Work request: Your reply should repeat all records verbatim and contain no images.

Input material:

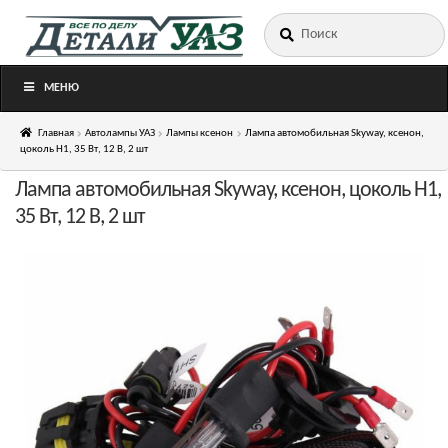
Искать:
Перейти
Перейти
к
к
навигации
содержимому
МЕНЮ
Главная
Автолампы УАЗ
Лампы ксенон
Лампа автомобильная Skyway, ксенон,
цоколь H1, 35 Вт, 12 В, 2 шт
Лампа автомобильная Skyway, ксенон, цоколь H1,
35 Вт, 12 В, 2 шт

Answer to the exercise:
Искать:
Перейти
Перейти
к
к
навигации
содержимому
МЕНЮ
Главная
Автолампы УАЗ
Лампы ксенон
Лампа автомобильная Skyway, ксенон,
цоколь H1, 35 Вт, 12 В, 2 шт
Лампа автомобильная Skyway, ксенон, цоколь H1,
35 Вт, 12 В, 2 шт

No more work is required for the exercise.